Sondaże exit poll dawały GERB 25,2 procent poparcia. Przed czterema laty ugrupowanie premiera Borisowa otrzymało 33,5 procent głosów.
Po przeliczeniu 92,95 procent kart do głosowania, Centralna Komisja Wyborcza podała, że GERB zdobyła 26,07 procent głosów. Taki wynik oznacza, że partia Borisowa nie zdobędzie samodzielnej większości i będzie musiała znaleźć sojusznika, by stworzyć stabilny rząd koalicyjny - zwróciła uwagę agencja Reutera.
Dotychczasowy partner koalicyjny Borisowa, partia WMRO wicepremiera Krasimira Karakaczanowa, zdobyła mniej niż 4 procent poparcia, co oznacza, że nie wejdzie do parlamentu. Był to jedyny możliwy partner Borisowa.
Dla kogo kolejne miejsca?
Drugie miejsce przypadło ugrupowaniu Jest Taki Naród - populistycznej partii showmana Sławi Trifonowa. Ta antysystemowa partia została założona w minionym roku. Sam Trifonow od prawie 20 lat prowadził show w telewizji komercyjnej BTV, a rok temu utworzył własny kanał telewizyjny.
Ugrupowanie to zdobyło drugie miejsce głównie dzięki dużej popularności Trifonowa i poważnym błędom kierownictwa lewicowej Koalicji Na Rzecz Bułgarii na czele z Bułgarską Partią Socjalistyczną. Partia Trifonowa zyskała 17,90 procent głosów, a lewicowa koalicja - 14,99 procent.
Koalicja wyborcza zawiązana przez proeuropejską Demokratyczną Bułgarię zdobyła 9,69 procent głosów, a centro-lewicowe ugrupowanie Wyprostuj Się, Precz z Mafią - powstałe na fali ubiegłorocznych antyrządowych protestów - zyskało 4,81 procent.

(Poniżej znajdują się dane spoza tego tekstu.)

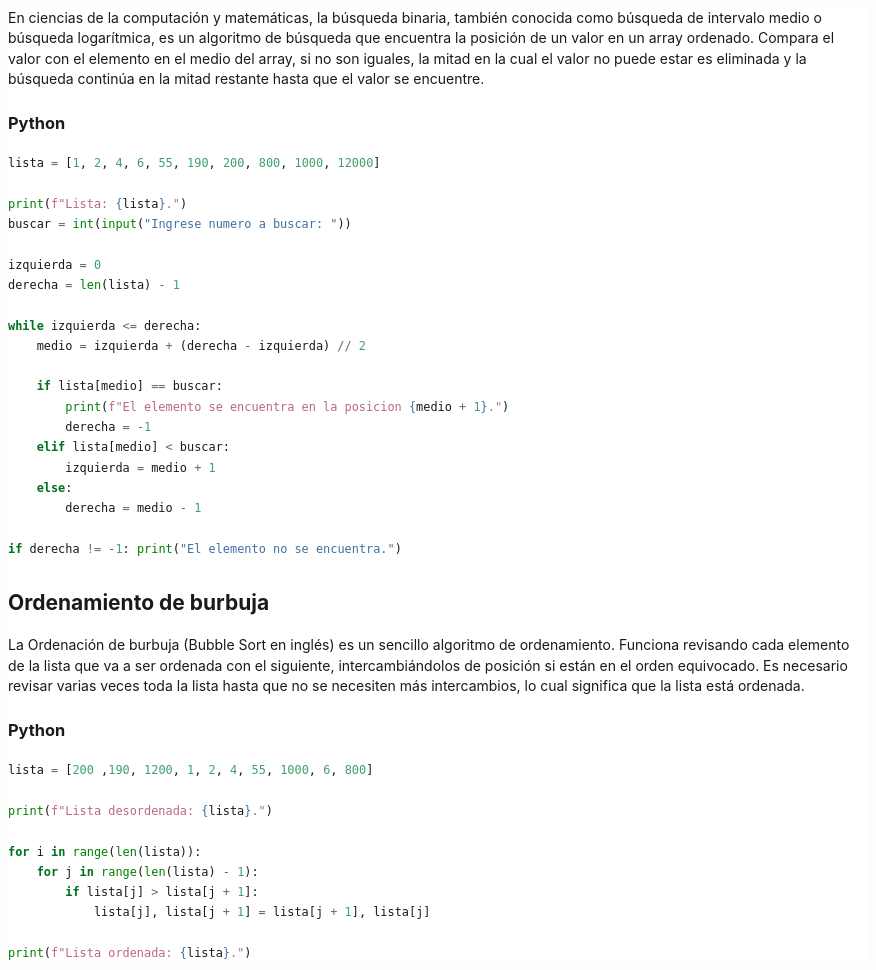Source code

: En ciencias de la computación y matemáticas, la búsqueda binaria, también
conocida como búsqueda de intervalo medio o búsqueda logarítmica, es un
algoritmo de búsqueda que encuentra la posición de un valor en un array
ordenado. Compara el valor con el elemento en el medio del array, si no son
iguales, la mitad en la cual el valor no puede estar es eliminada y la búsqueda
continúa en la mitad restante hasta que el valor se encuentre.

### Python

```python
lista = [1, 2, 4, 6, 55, 190, 200, 800, 1000, 12000]

print(f"Lista: {lista}.")
buscar = int(input("Ingrese numero a buscar: "))

izquierda = 0
derecha = len(lista) - 1

while izquierda <= derecha:
    medio = izquierda + (derecha - izquierda) // 2

    if lista[medio] == buscar:
        print(f"El elemento se encuentra en la posicion {medio + 1}.")
        derecha = -1
    elif lista[medio] < buscar:
        izquierda = medio + 1
    else:
        derecha = medio - 1

if derecha != -1: print("El elemento no se encuentra.")
```

## Ordenamiento de burbuja

La Ordenación de burbuja (Bubble Sort en inglés) es un sencillo algoritmo de
ordenamiento. Funciona revisando cada elemento de la lista que va a ser
ordenada con el siguiente, intercambiándolos de posición si están en el orden
equivocado. Es necesario revisar varias veces toda la lista hasta que no se
necesiten más intercambios, lo cual significa que la lista está ordenada.

### Python

```python
lista = [200 ,190, 1200, 1, 2, 4, 55, 1000, 6, 800]

print(f"Lista desordenada: {lista}.")

for i in range(len(lista)):
    for j in range(len(lista) - 1):
        if lista[j] > lista[j + 1]:
            lista[j], lista[j + 1] = lista[j + 1], lista[j]

print(f"Lista ordenada: {lista}.")
```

Analitycy podkreślają w poniedziałek, że wyniki niedzielnych wyborów są początkiem całkowitej zmiany układu sił na bułgarskiej scenie politycznej. Ugrupowania, które dostały się do parlamentu, odrzuciły możliwość koalicji z Borisowem, który wzywa do powołania rządu ekspertów.
Bułgarskie MSW przyjęło ponad 500 sygnałów o naruszeniach ordynacji wyborczej i próbach kupowania głosów. Frekwencja trzy godziny przed końcem głosowania wyniosła 40 procent.

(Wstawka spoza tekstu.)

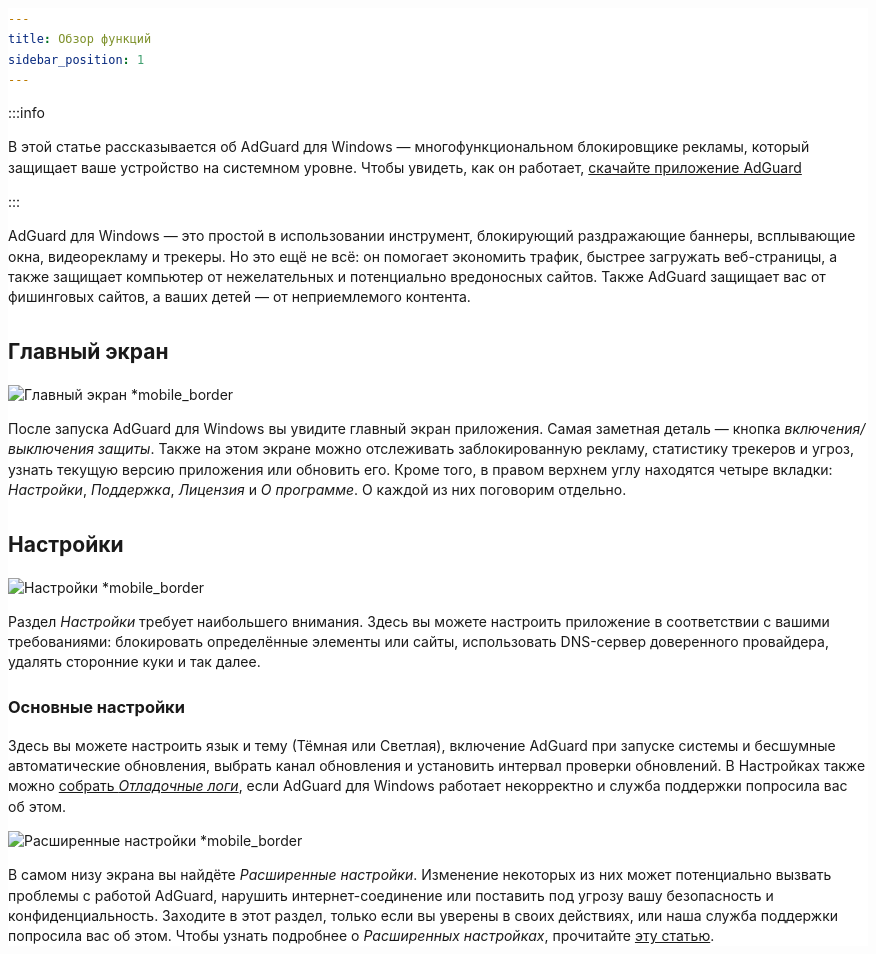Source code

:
 ```yaml
---
title: Обзор функций
sidebar_position: 1
---
```


:::info

В этой статье рассказывается об AdGuard для Windows — многофункциональном блокировщике рекламы, который защищает ваше устройство на системном уровне. Чтобы увидеть, как он работает, [скачайте приложение AdGuard](https://agrd.io/download-kb-adblock)

:::

AdGuard для Windows — это простой в использовании инструмент, блокирующий раздражающие баннеры, всплывающие окна, видеорекламу и трекеры. Но это ещё не всё: он помогает экономить трафик, быстрее загружать веб-страницы, а также защищает компьютер от нежелательных и потенциально вредоносных сайтов. Также AdGuard защищает вас от фишинговых сайтов, а ваших детей — от неприемлемого контента.

## Главный экран

![Главный экран *mobile_border](https://cdn.adtidy.org/content/kb/ad_blocker/windows/overview/home-screen.png)

После запуска AdGuard для Windows вы увидите главный экран приложения. Самая заметная деталь — кнопка *включения/выключения защиты*. Также на этом экране можно отслеживать заблокированную рекламу, статистику трекеров и угроз, узнать текущую версию приложения или обновить его. Кроме того, в правом верхнем углу находятся четыре вкладки: *Настройки*, *Поддержка*, *Лицензия* и *О программе*. О каждой из них поговорим отдельно.

## Настройки

![Настройки *mobile_border](https://cdn.adtidy.org/content/kb/ad_blocker/windows/overview/settings.png)

Раздел *Настройки* требует наибольшего внимания. Здесь вы можете настроить приложение в соответствии с вашими требованиями: блокировать определённые элементы или сайты, использовать DNS-сервер доверенного провайдера, удалять сторонние куки и так далее.

### Основные настройки

Здесь вы можете настроить язык и тему (Тёмная или Светлая), включение AdGuard при запуске системы и бесшумные автоматические обновления, выбрать канал обновления и установить интервал проверки обновлений. В Настройках также можно [собрать *Отладочные логи*](../solving-problems/adguard-logs), если AdGuard для Windows работает некорректно и служба поддержки попросила вас об этом.

![Расширенные настройки *mobile_border](https://cdn.adtidy.org/content/kb/ad_blocker/windows/overview/advanced-settings.png)

В самом низу экрана вы найдёте *Расширенные настройки*. Изменение некоторых из них может потенциально вызвать проблемы с работой AdGuard, нарушить интернет-соединение или поставить под угрозу вашу безопасность и конфиденциальность. Заходите в этот раздел, только если вы уверены в своих действиях, или наша служба поддержки попросила вас об этом. Чтобы узнать подробнее о *Расширенных настройках*, прочитайте [эту статью](../solving-problems/low-level-settings).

Wybory parlamentarne w Bułgarii. OBWE o szeregu naruszeń
Lokale wyborcze w Bułgarii otwarto o godzinie 7 czasu miejscowego (6 rano w Polsce) w niedzielę. Zamknięte zostały o godzinie 20 (19 polskiego czasu). Do 240-miejscowego parlamentu kandydowało 6795 osób z 30 partii i koalicji, wśród nich znalazło się 87 byłych agentów i tajnych współpracowników służb specjalnych okresu komunistycznego. Bułgarska ustawa nie zakazuje pełnienia funkcji publicznych po ujawnieniu faktu współpracy.
Obecne wybory były pierwszymi, w których obok zwykłego głosowania przy pomocy karty można było głosować za pomocą maszyn. Zakupiono 9400 urządzeń, które miały być rozprowadzone w większości lokali wyborczych w kraju. Według Centralnej Komisji Wyborczej były jednak kłopoty z dostawami i nie wszędzie je zapewniono.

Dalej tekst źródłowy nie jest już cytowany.